- ACTION ITEM -
Please set down the records exactly, keeping every line.

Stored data

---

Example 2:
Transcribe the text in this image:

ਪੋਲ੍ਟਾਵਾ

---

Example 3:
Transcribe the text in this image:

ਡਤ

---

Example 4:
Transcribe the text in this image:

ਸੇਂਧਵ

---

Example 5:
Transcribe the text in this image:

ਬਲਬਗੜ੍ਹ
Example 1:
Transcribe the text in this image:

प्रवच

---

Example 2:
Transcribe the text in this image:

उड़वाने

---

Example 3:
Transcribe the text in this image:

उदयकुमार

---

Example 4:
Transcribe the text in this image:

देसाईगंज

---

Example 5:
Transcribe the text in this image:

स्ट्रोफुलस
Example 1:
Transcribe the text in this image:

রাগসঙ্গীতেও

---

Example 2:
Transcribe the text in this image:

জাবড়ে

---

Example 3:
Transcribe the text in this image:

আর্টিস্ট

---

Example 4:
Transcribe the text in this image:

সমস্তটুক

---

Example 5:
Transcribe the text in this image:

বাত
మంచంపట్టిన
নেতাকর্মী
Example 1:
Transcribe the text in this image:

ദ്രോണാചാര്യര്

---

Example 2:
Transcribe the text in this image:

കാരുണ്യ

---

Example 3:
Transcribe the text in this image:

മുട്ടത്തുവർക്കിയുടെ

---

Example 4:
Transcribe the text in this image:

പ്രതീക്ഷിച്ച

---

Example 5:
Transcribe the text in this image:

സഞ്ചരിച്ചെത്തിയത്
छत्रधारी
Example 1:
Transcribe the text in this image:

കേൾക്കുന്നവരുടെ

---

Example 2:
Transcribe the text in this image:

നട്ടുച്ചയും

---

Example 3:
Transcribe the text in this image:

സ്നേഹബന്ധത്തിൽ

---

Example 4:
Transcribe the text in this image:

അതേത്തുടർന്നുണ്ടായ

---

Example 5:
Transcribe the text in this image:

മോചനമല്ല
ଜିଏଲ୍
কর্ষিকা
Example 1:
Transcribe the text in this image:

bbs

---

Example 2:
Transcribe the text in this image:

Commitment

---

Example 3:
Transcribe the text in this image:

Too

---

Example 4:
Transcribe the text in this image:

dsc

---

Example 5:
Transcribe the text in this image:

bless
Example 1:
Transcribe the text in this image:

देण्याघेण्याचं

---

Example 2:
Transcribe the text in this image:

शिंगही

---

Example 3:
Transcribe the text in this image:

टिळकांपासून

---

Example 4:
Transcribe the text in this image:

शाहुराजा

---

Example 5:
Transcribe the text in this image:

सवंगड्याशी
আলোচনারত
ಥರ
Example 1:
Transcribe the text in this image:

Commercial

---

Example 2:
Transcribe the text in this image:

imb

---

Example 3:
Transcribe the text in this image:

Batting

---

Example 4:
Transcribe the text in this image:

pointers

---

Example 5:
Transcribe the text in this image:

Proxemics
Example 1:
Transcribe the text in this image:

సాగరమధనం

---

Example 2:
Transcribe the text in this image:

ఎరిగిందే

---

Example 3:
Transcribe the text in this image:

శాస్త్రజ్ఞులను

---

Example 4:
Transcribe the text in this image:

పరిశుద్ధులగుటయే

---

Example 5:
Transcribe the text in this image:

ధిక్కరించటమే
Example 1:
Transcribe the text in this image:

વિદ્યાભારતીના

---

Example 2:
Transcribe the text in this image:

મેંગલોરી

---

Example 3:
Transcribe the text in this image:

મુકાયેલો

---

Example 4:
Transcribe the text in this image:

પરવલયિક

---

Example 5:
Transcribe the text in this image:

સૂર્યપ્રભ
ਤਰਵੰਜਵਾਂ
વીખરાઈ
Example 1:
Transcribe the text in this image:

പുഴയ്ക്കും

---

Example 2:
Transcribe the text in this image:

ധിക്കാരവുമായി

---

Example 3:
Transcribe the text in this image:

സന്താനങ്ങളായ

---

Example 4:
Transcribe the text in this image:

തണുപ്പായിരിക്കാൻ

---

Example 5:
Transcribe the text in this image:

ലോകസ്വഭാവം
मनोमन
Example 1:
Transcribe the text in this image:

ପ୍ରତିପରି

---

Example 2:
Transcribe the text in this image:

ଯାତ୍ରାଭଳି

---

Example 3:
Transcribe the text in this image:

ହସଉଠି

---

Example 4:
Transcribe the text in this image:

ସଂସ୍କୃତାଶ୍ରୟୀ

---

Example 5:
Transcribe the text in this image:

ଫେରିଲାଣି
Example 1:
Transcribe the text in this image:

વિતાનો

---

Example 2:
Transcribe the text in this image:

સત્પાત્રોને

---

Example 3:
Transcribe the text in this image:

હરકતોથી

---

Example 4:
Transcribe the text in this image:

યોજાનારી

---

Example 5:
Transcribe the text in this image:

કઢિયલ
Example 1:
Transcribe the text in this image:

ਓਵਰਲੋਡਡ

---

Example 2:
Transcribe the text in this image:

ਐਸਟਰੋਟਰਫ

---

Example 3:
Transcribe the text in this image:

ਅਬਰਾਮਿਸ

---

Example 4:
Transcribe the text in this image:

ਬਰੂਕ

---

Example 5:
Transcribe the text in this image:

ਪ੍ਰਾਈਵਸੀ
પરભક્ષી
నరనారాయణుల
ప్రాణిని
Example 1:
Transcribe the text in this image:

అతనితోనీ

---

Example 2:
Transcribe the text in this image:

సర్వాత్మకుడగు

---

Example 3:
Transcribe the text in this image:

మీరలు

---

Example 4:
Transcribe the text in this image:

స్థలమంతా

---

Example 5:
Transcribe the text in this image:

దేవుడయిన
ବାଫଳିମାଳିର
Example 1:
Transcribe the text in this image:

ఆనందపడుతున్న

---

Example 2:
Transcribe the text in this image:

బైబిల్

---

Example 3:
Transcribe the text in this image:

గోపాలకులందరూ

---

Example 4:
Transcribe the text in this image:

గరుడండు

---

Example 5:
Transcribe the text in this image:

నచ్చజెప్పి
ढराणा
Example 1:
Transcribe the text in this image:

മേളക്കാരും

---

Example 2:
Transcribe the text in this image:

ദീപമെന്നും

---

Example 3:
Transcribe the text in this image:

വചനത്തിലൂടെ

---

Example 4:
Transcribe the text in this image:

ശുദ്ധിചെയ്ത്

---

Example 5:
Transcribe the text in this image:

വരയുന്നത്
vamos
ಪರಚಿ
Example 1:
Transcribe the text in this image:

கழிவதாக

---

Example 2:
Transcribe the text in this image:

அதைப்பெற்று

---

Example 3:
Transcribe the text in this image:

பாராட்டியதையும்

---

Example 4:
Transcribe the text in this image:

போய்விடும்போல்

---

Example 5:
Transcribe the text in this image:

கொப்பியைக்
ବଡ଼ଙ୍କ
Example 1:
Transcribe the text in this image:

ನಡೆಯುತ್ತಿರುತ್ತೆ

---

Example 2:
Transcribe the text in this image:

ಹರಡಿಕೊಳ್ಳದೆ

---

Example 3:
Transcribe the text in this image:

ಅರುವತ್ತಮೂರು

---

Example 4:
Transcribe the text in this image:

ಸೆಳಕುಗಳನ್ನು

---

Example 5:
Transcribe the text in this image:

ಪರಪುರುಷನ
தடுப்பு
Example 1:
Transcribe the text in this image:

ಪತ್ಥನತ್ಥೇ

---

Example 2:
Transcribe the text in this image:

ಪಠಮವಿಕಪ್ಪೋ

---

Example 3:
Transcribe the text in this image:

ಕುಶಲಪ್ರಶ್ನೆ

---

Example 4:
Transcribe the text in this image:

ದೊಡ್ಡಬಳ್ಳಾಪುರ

- RESULT OF THE TASK -
---

Example 2:
Transcribe the text in this image:

ਪੋਲ੍ਟਾਵਾ

---

Example 3:
Transcribe the text in this image:

ਡਤ

---

Example 4:
Transcribe the text in this image:

ਸੇਂਧਵ

---

Example 5:
Transcribe the text in this image:

ਬਲਬਗੜ੍ਹ
Example 1:
Transcribe the text in this image:

प्रवच

---

Example 2:
Transcribe the text in this image:

उड़वाने

---

Example 3:
Transcribe the text in this image:

उदयकुमार

---

Example 4:
Transcribe the text in this image:

देसाईगंज

---

Example 5:
Transcribe the text in this image:

स्ट्रोफुलस
Example 1:
Transcribe the text in this image:

রাগসঙ্গীতেও

---

Example 2:
Transcribe the text in this image:

জাবড়ে

---

Example 3:
Transcribe the text in this image:

আর্টিস্ট

---

Example 4:
Transcribe the text in this image:

সমস্তটুক

---

Example 5:
Transcribe the text in this image:

বাত
మంచంపట్టిన
নেতাকর্মী
Example 1:
Transcribe the text in this image:

ദ്രോണാചാര്യര്

---

Example 2:
Transcribe the text in this image:

കാരുണ്യ

---

Example 3:
Transcribe the text in this image:

മുട്ടത്തുവർക്കിയുടെ

---

Example 4:
Transcribe the text in this image:

പ്രതീക്ഷിച്ച

---

Example 5:
Transcribe the text in this image:

സഞ്ചരിച്ചെത്തിയത്
छत्रधारी
Example 1:
Transcribe the text in this image:

കേൾക്കുന്നവരുടെ

---

Example 2:
Transcribe the text in this image:

നട്ടുച്ചയും

---

Example 3:
Transcribe the text in this image:

സ്നേഹബന്ധത്തിൽ

---

Example 4:
Transcribe the text in this image:

അതേത്തുടർന്നുണ്ടായ

---

Example 5:
Transcribe the text in this image:

മോചനമല്ല
ଜିଏଲ୍
কর্ষিকা
Example 1:
Transcribe the text in this image:

bbs

---

Example 2:
Transcribe the text in this image:

Commitment

---

Example 3:
Transcribe the text in this image:

Too

---

Example 4:
Transcribe the text in this image:

dsc

---

Example 5:
Transcribe the text in this image:

bless
Example 1:
Transcribe the text in this image:

देण्याघेण्याचं

---

Example 2:
Transcribe the text in this image:

शिंगही

---

Example 3:
Transcribe the text in this image:

टिळकांपासून

---

Example 4:
Transcribe the text in this image:

शाहुराजा

---

Example 5:
Transcribe the text in this image:

सवंगड्याशी
আলোচনারত
ಥರ
Example 1:
Transcribe the text in this image:

Commercial

---

Example 2:
Transcribe the text in this image:

imb

---

Example 3:
Transcribe the text in this image:

Batting

---

Example 4:
Transcribe the text in this image:

pointers

---

Example 5:
Transcribe the text in this image:

Proxemics
Example 1:
Transcribe the text in this image:

సాగరమధనం

---

Example 2:
Transcribe the text in this image:

ఎరిగిందే

---

Example 3:
Transcribe the text in this image:

శాస్త్రజ్ఞులను

---

Example 4:
Transcribe the text in this image:

పరిశుద్ధులగుటయే

---

Example 5:
Transcribe the text in this image:

ధిక్కరించటమే
Example 1:
Transcribe the text in this image:

વિદ્યાભારતીના

---

Example 2:
Transcribe the text in this image:

મેંગલોરી

---

Example 3:
Transcribe the text in this image:

મુકાયેલો

---

Example 4:
Transcribe the text in this image:

પરવલયિક

---

Example 5:
Transcribe the text in this image:

સૂર્યપ્રભ
ਤਰਵੰਜਵਾਂ
વીખરાઈ
Example 1:
Transcribe the text in this image:

പുഴയ്ക്കും

---

Example 2:
Transcribe the text in this image:

ധിക്കാരവുമായി

---

Example 3:
Transcribe the text in this image:

സന്താനങ്ങളായ

---

Example 4:
Transcribe the text in this image:

തണുപ്പായിരിക്കാൻ

---

Example 5:
Transcribe the text in this image:

ലോകസ്വഭാവം
मनोमन
Example 1:
Transcribe the text in this image:

ପ୍ରତିପରି

---

Example 2:
Transcribe the text in this image:

ଯାତ୍ରାଭଳି

---

Example 3:
Transcribe the text in this image:

ହସଉଠି

---

Example 4:
Transcribe the text in this image:

ସଂସ୍କୃତାଶ୍ରୟୀ

---

Example 5:
Transcribe the text in this image:

ଫେରିଲାଣି
Example 1:
Transcribe the text in this image:

વિતાનો

---

Example 2:
Transcribe the text in this image:

સત્પાત્રોને

---

Example 3:
Transcribe the text in this image:

હરકતોથી

---

Example 4:
Transcribe the text in this image:

યોજાનારી

---

Example 5:
Transcribe the text in this image:

કઢિયલ
Example 1:
Transcribe the text in this image:

ਓਵਰਲੋਡਡ

---

Example 2:
Transcribe the text in this image:

ਐਸਟਰੋਟਰਫ

---

Example 3:
Transcribe the text in this image:

ਅਬਰਾਮਿਸ

---

Example 4:
Transcribe the text in this image:

ਬਰੂਕ

---

Example 5:
Transcribe the text in this image:

ਪ੍ਰਾਈਵਸੀ
પરભક્ષી
నరనారాయణుల
ప్రాణిని
Example 1:
Transcribe the text in this image:

అతనితోనీ

---

Example 2:
Transcribe the text in this image:

సర్వాత్మకుడగు

---

Example 3:
Transcribe the text in this image:

మీరలు

---

Example 4:
Transcribe the text in this image:

స్థలమంతా

---

Example 5:
Transcribe the text in this image:

దేవుడయిన
ବାଫଳିମାଳିର
Example 1:
Transcribe the text in this image:

ఆనందపడుతున్న

---

Example 2:
Transcribe the text in this image:

బైబిల్

---

Example 3:
Transcribe the text in this image:

గోపాలకులందరూ

---

Example 4:
Transcribe the text in this image:

గరుడండు

---

Example 5:
Transcribe the text in this image:

నచ్చజెప్పి
ढराणा
Example 1:
Transcribe the text in this image:

മേളക്കാരും

---

Example 2:
Transcribe the text in this image:

ദീപമെന്നും

---

Example 3:
Transcribe the text in this image:

വചനത്തിലൂടെ

---

Example 4:
Transcribe the text in this image:

ശുദ്ധിചെയ്ത്

---

Example 5:
Transcribe the text in this image:

വരയുന്നത്
vamos
ಪರಚಿ
Example 1:
Transcribe the text in this image:

கழிவதாக

---

Example 2:
Transcribe the text in this image:

அதைப்பெற்று

---

Example 3:
Transcribe the text in this image:

பாராட்டியதையும்

---

Example 4:
Transcribe the text in this image:

போய்விடும்போல்

---

Example 5:
Transcribe the text in this image:

கொப்பியைக்
ବଡ଼ଙ୍କ
Example 1:
Transcribe the text in this image:

ನಡೆಯುತ್ತಿರುತ್ತೆ

---

Example 2:
Transcribe the text in this image:

ಹರಡಿಕೊಳ್ಳದೆ

---

Example 3:
Transcribe the text in this image:

ಅರುವತ್ತಮೂರು

---

Example 4:
Transcribe the text in this image:

ಸೆಳಕುಗಳನ್ನು

---

Example 5:
Transcribe the text in this image:

ಪರಪುರುಷನ
தடுப்பு
Example 1:
Transcribe the text in this image:

ಪತ್ಥನತ್ಥೇ

---

Example 2:
Transcribe the text in this image:

ಪಠಮವಿಕಪ್ಪೋ

---

Example 3:
Transcribe the text in this image:

ಕುಶಲಪ್ರಶ್ನೆ

---

Example 4:
Transcribe the text in this image:

ದೊಡ್ಡಬಳ್ಳಾಪುರ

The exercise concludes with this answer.